### Instructions to follow
Return the records below exactly; pictures stay out.

BEGIN Working data

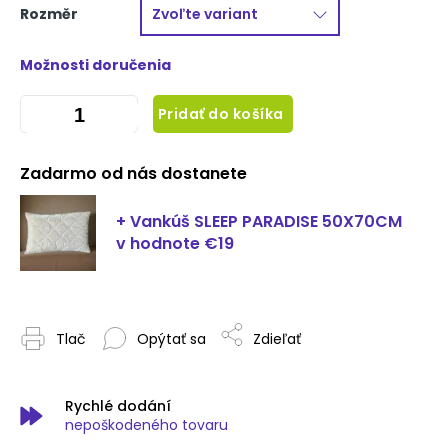
Rozměr
Možnosti doručenia
Pridať do košíka
Zadarmo od nás dostanete
+ Vankúš SLEEP PARADISE 50X70CM
v hodnote €19
Tlač
Opýtať sa
Zdieľať
Rychlé dodání
nepoškodeného tovaru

END Working data

### Exercise response
Rozměr
Možnosti doručenia
Pridať do košíka
Zadarmo od nás dostanete
+ Vankúš SLEEP PARADISE 50X70CM
v hodnote €19
Tlač
Opýtať sa
Zdieľať
Rychlé dodání
nepoškodeného tovaru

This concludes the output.